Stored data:
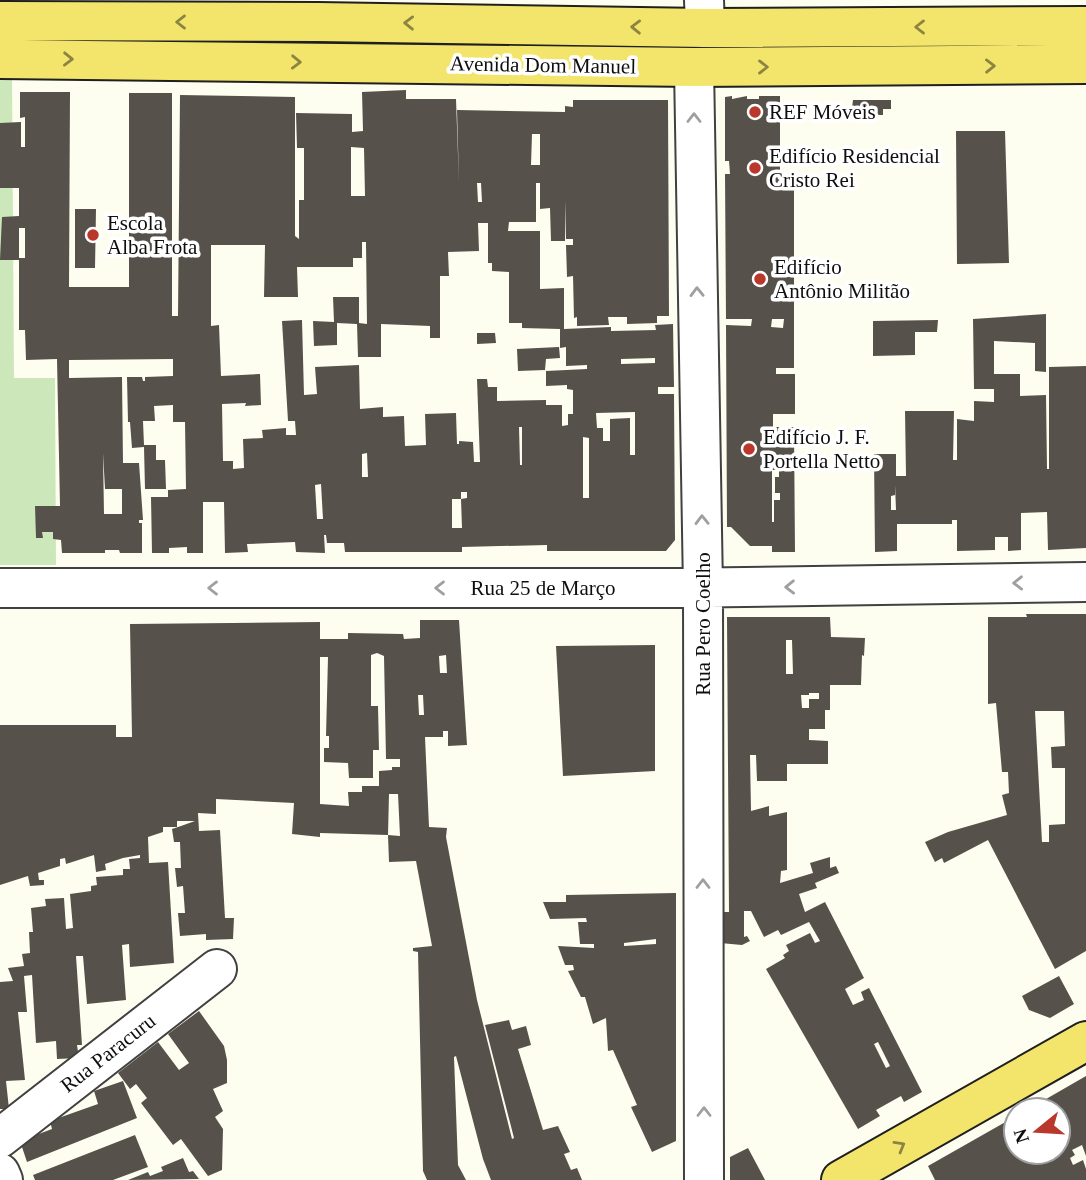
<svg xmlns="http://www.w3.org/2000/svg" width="1086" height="1180" font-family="Georgia,serif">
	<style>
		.green { fill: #cce8bb }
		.building { fill: #57514b; fill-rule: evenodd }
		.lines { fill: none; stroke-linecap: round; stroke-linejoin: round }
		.minor-casing { stroke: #414141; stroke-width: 42 }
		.major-casing { stroke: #1f1f1f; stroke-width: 42 }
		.minor { stroke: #fff; stroke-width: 38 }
		.major { stroke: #f3e56b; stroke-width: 38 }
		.oneway { stroke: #8c8441 }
		.oneway2 { stroke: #9f9f9f }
		.poi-dot { fill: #ba382b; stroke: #fff; stroke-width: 2.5 }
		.labels { text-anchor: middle; stroke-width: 7; stroke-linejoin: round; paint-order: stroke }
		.street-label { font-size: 21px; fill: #0e0e0e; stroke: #fff }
		.poi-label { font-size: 21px; fill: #0e0e0e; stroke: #fff; text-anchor: start }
	</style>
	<rect width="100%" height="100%" fill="#fefef0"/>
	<path class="green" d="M 12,74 L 14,378 L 55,378 L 56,565 L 0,565 L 0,75 Z"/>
	<path class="building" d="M 406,90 L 406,99 L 456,99 L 459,183 L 457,110 L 565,112 L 565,106 L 573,107 L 573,100 L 668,100 L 669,316 L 657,316 L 657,323 L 627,324 L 627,317 L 608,317 L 609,325 L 577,326 L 577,317 L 574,318 L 573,276 L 567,277 L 566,245 L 573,245 L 573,239 L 566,239 L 566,200 L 565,241 L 551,241 L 550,208 L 540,209 L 540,183 L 536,183 L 536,222 L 509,222 L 508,231 L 540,231 L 540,289 L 564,288 L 564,329 L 611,327 L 611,331 L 656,330 L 655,325 L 673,324 L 674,387 L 658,387 L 658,394 L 674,394 L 675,540 L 666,551 L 547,551 L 547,545 L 462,547 L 462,552 L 345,552 L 344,543 L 327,543 L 326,535 L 324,535 L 325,553 L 296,552 L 295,542 L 247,544 L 248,552 L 225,553 L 224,502 L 203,502 L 203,553 L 187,553 L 187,547 L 169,548 L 169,553 L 152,553 L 151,497 L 168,497 L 168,490 L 186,489 L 185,422 L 173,422 L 173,405 L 154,406 L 155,421 L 143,421 L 144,445 L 156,445 L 156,460 L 165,460 L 166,489 L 145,489 L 144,447 L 132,448 L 130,422 L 128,422 L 127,377 L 142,377 L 143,381 L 145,381 L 145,377 L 173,376 L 173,359 L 69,360 L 69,378 L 122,377 L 123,463 L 139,463 L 143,520 L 139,520 L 139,523 L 142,523 L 142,553 L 120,553 L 119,550 L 105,550 L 105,553 L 62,553 L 61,540 L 53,539 L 53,532 L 42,532 L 43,538 L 36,538 L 35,506 L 60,506 L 57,359 L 26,360 L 25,330 L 19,330 L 19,260 L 0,260 L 2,217 L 19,216 L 19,188 L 0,188 L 0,123 L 21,122 L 21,147 L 25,147 L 25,117 L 20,118 L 20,92 L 70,92 L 69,287 L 129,287 L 129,93 L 172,93 L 172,316 L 178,316 L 180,95 L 295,97 L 295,236 L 299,239 L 299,200 L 304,200 L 304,148 L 297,148 L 296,113 L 352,114 L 352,132 L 363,131 L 362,92 ZM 532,134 L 540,134 L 540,165 L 531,165 ZM 351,147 L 364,148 L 365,196 L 351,196 ZM 477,183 L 481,183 L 482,202 L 478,202 ZM 478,223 L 488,223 L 488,263 L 492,263 L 492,271 L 509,272 L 509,323 L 522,323 L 522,328 L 560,329 L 560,348 L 566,347 L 566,366 L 587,365 L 587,369 L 546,371 L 546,386 L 567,385 L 567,389 L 573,390 L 573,414 L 568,414 L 568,425 L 562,426 L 562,405 L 546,405 L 546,400 L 497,401 L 497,387 L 488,387 L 487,379 L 477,379 L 480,462 L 474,462 L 473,442 L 459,441 L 459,444 L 457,444 L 456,413 L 425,414 L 426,445 L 405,446 L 404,416 L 383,417 L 383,407 L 360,409 L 359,365 L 315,367 L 317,394 L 304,395 L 302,320 L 282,321 L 288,421 L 295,421 L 296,435 L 286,435 L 286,428 L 262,430 L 263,438 L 243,439 L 244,468 L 233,469 L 233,461 L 223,461 L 222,404 L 246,403 L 245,406 L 261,405 L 260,374 L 221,376 L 219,325 L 211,326 L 211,245 L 265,245 L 264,297 L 298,297 L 297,267 L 353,267 L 353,258 L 362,258 L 362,242 L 366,242 L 367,324 L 359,323 L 359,297 L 333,297 L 334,322 L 313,321 L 314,346 L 337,345 L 337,323 L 357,324 L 358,357 L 381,357 L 381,324 L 430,326 L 430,338 L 440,338 L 440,276 L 449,276 L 448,252 L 479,251 ZM 19,228 L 25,228 L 25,258 L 19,258 ZM 655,358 L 655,363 L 621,364 L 621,359 ZM 635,412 L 635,455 L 630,455 L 630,418 L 610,419 L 610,441 L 603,441 L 603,428 L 597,428 L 596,413 ZM 519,427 L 522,427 L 522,465 L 520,465 ZM 583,437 L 589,438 L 589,498 L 583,498 ZM 103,453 L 105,489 L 122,489 L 122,514 L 104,514 ZM 367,453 L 368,477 L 362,477 L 362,454 ZM 321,484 L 323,519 L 317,519 L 315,485 ZM 461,492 L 467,492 L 467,498 L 461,499 L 462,528 L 452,528 L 452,499 L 461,499 Z
		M 732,96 L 732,99 L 747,96 L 747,99 L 759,99 L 759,96 L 780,96 L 780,183 L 794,183 L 794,368 L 776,368 L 776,374 L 795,374 L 795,414 L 773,414 L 773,427 L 794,427 L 795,552 L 772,552 L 772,546 L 750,546 L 731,527 L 727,527 L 726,325 L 751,326 L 752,319 L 726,319 L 725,174 L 730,174 L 729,161 L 725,161 L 725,97 ZM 772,319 L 784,319 L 783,328 L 771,327 ZM 772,470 L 779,470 L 779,477 L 775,477 L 775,493 L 780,493 L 780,500 L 774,500 L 774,522 L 772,522 Z
		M 853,100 L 891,100 L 891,109 L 883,109 L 883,115 L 860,115 L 860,108 L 852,108 Z
		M 956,131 L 1005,131 L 1009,263 L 957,264 Z
		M 75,209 L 96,209 L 95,268 L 75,268 Z
		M 1046,314 L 1046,372 L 1035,371 L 1035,343 L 994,341 L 994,374 L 1020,374 L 1020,396 L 1046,395 L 1047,469 L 1049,469 L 1049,367 L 1086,366 L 1086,548 L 1048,550 L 1047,512 L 1021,513 L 1021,550 L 1008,551 L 1008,537 L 995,537 L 995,550 L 957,551 L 957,520 L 952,520 L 952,524 L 897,524 L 897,551 L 875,552 L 874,454 L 896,454 L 896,476 L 906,476 L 905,411 L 954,411 L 953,460 L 957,460 L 957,419 L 974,421 L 974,401 L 994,402 L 994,389 L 974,389 L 973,319 ZM 895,485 L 896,510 L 891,510 L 891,496 L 895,495 Z
		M 938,320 L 937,332 L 915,332 L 915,355 L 873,356 L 873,321 Z
		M 477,333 L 495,333 L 496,343 L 477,344 Z
		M 559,347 L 560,358 L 546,359 L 545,370 L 518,371 L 517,349 Z
		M 1026,614 L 1086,614 L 1086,951 L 1055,969 L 988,840 L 944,863 L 942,858 L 935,862 L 925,842 L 948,832 L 1007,815 L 1002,795 L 1009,793 L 1008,772 L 1002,772 L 996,703 L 988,704 L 988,617 L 1027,617 ZM 1035,711 L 1064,711 L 1065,746 L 1051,747 L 1052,768 L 1065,768 L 1065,824 L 1049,825 L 1049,842 L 1042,842 Z
		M 727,617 L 830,617 L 831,637 L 865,638 L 864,656 L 862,655 L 861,685 L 830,685 L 830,710 L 825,710 L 825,729 L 809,729 L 809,740 L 828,741 L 828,764 L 787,764 L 787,781 L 757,781 L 756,755 L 750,755 L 751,811 L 769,806 L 769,816 L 787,812 L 787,870 L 781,871 L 780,883 L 813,873 L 810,863 L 830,857 L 830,868 L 836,866 L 839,873 L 815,883 L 817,888 L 799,894 L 805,912 L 825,902 L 864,978 L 845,989 L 853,1005 L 864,1000 L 861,992 L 869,988 L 922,1092 L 904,1102 L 901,1096 L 876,1110 L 880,1116 L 858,1129 L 766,969 L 785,958 L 783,955 L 789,951 L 786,945 L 810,933 L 815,943 L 820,941 L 809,922 L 781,935 L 778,930 L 764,937 L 751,911 L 744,911 L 744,937 L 747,936 L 750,941 L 742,945 L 720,943 L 722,912 L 729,912 ZM 786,640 L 792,640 L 793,674 L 786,674 ZM 809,693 L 819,693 L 819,699 L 809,699 L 809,708 L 802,708 L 801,695 L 809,695 ZM 878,1042 L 890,1066 L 886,1068 L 874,1044 Z
		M 420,620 L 459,620 L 467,745 L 448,746 L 448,731 L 443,731 L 443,737 L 425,737 L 429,827 L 447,828 L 446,837 L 477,1000 L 512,1139 L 514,1138 L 485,1025 L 509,1020 L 512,1030 L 526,1026 L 531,1045 L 518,1049 L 543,1130 L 558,1126 L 570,1152 L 564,1154 L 571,1170 L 577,1168 L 582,1180 L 491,1180 L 483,1159 L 456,1056 L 454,1057 L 458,1165 L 466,1180 L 427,1180 L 423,1171 L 418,952 L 413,951 L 413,948 L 432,946 L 416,861 L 389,862 L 388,835 L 400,836 L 398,794 L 389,794 L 388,835 L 320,833 L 320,837 L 292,834 L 294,803 L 216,799 L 216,814 L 198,813 L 199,831 L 220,830 L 225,918 L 234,918 L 233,939 L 206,940 L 206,934 L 180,936 L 178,913 L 185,913 L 183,886 L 177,887 L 175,868 L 181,868 L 180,842 L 174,842 L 172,829 L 181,826 L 195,821 L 177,821 L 177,827 L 163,827 L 163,832 L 148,837 L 149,863 L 168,862 L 174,963 L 130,967 L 129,944 L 122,945 L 126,1000 L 87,1004 L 83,956 L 76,956 L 82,1045 L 77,1045 L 79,1058 L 57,1059 L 56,1041 L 36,1043 L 32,975 L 24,976 L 27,1012 L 18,1012 L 25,1080 L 6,1081 L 9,1109 L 0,1109 L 0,982 L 13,981 L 8,968 L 24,966 L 22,954 L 30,953 L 29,932 L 33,932 L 31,908 L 46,906 L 45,899 L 64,898 L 66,929 L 73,928 L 70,894 L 91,891 L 91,886 L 97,885 L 96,877 L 123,875 L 123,869 L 130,869 L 129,859 L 140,858 L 140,855 L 123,858 L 105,864 L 106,870 L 96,872 L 94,855 L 66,864 L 65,858 L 60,859 L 60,866 L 38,873 L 39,880 L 44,880 L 44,885 L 30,886 L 28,876 L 0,885 L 0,725 L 116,725 L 116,737 L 132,737 L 130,624 L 320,622 L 320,639 L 348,639 L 348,633 L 403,634 L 404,639 L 420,638 ZM 377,653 L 384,656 L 386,759 L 400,759 L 400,767 L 392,767 L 392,770 L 379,771 L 379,786 L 362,786 L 362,792 L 348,792 L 349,806 L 320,804 L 320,657 L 328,657 L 326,736 L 329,736 L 329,748 L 324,748 L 324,762 L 348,763 L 349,778 L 373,778 L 373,750 L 379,750 L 378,706 L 371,706 L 371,655 ZM 446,655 L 447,673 L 440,673 L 439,656 ZM 418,695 L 423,695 L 424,715 L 419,715 Z
		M 655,645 L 655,771 L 563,776 L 556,646 Z
		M 676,893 L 676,1141 L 652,1152 L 631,1107 L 637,1105 L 613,1050 L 608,1051 L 606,1018 L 593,1024 L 585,997 L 581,997 L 568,971 L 574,970 L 573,965 L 565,965 L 558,946 L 594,948 L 594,944 L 580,944 L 578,922 L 587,922 L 586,918 L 550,919 L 543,902 L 566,902 L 566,895 ZM 656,939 L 656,944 L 624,946 L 624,943 Z
		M 1059,976 L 1074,1004 L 1050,1018 L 1029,1010 L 1022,996 Z
		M 199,1011 L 224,1046 L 227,1060 L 227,1083 L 213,1089 L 223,1111 L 215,1117 L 223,1129 L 222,1170 L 208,1176 L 181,1139 L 173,1145 L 141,1103 L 147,1098 L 136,1084 L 130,1089 L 118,1073 L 158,1042 L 179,1070 L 189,1063 L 168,1034 Z
		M 1086,1076 L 1086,1156 L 1082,1145 L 1072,1150 L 1075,1155 L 1070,1158 L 1073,1165 L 1083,1160 L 1086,1169 L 1086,1180 L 935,1180 L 928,1166 L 1016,1116 L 1016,1152 L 1058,1152 L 1058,1110 L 1027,1110 Z
		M 123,1081 L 137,1118 L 27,1162 L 20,1141 L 52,1129 L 50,1121 L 98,1104 L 94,1091 Z
		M 135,1135 L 148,1167 L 113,1180 L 35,1180 L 33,1175 Z
		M 748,1148 L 765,1180 L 730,1180 L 730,1157 Z
		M 183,1158 L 189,1172 L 193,1171 L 199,1179 L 128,1180 L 148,1172 L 150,1176 L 163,1171 L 161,1167 Z"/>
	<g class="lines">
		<defs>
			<path id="minor" d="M 704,0 L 705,28
				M 694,67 L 703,588 L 704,1180
				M 0,588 L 669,588 L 1086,582
				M 0,1138 L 217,969
				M 0,1173 L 3,1180"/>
			<path id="major" d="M 0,21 L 318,22 L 705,28 L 1086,26
				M 0,59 L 694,67 L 1086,64
				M 841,1180 L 1086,1041"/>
		</defs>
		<use href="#minor" class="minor-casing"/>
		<use href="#major" class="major-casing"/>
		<use href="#minor" class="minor"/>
		<use href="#major" class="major"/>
	</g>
	<defs><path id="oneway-chevron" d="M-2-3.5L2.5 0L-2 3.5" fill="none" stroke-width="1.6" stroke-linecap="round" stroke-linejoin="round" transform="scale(1.75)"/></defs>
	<g class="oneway">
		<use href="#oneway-chevron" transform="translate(181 22) rotate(-180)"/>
		<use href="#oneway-chevron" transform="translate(409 23) rotate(-179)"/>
		<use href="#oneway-chevron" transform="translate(636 27) rotate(-179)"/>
		<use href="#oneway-chevron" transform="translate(920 27) rotate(180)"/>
		<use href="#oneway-chevron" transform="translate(68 59) rotate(1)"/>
		<use href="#oneway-chevron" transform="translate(296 62) rotate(1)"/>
		<use href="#oneway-chevron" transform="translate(990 66) rotate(-1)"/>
		<use href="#oneway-chevron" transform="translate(763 67)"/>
		<use href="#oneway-chevron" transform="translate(900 1146) rotate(-30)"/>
	</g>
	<g class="oneway2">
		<use href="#oneway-chevron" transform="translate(694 118) rotate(-90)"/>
		<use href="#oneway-chevron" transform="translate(697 292) rotate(-91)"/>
		<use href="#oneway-chevron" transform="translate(702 520) rotate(-91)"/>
		<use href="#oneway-chevron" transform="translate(1018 583) rotate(179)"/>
		<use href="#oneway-chevron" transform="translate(790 587) rotate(179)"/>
		<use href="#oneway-chevron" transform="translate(213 588) rotate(-180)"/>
		<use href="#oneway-chevron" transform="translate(440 588) rotate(-180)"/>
		<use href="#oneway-chevron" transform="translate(703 884) rotate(-90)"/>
		<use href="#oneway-chevron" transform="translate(704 1112) rotate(-90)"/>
	</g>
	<g class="poi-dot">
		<circle cx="755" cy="112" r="7"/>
		<circle cx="755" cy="168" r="7"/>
		<circle cx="93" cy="235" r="7"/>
		<circle cx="760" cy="279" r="7"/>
		<circle cx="749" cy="449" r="7"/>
	</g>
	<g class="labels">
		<g class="street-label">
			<text transform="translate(543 65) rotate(1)" y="7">Avenida Dom Manuel</text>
			<text x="543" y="595">Rua 25 de Março</text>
			<text transform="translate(703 624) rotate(-90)" y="7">Rua Pero Coelho</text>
			<text transform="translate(108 1053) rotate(-38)" y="7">Rua Paracuru</text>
		</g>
		<g class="poi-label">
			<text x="769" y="119">REF Móveis</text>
			<text x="769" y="163">Edifício Residencial<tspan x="769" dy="24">Cristo Rei</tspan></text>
			<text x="107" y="230">Escola<tspan x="107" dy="24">Alba Frota</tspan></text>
			<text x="774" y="274">Edifício<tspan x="774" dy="24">Antônio Militão</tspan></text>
			<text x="763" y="444">Edifício J. F.<tspan x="763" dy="24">Portella Netto</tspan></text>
		</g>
	</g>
	<g transform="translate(1037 1131) rotate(252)"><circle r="33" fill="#ffffff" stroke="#9f9f9f" stroke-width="2"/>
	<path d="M0-5L12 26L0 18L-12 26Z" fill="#ba382b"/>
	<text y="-10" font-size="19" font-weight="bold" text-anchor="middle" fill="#0e0e0e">N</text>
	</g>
</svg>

- [TASK OBJECTIVE]: Each line that includes the word "middle" counts once; report how many such lines the entries have, and nothing else.

- [SOLUTION FOR THIS TASK]: 2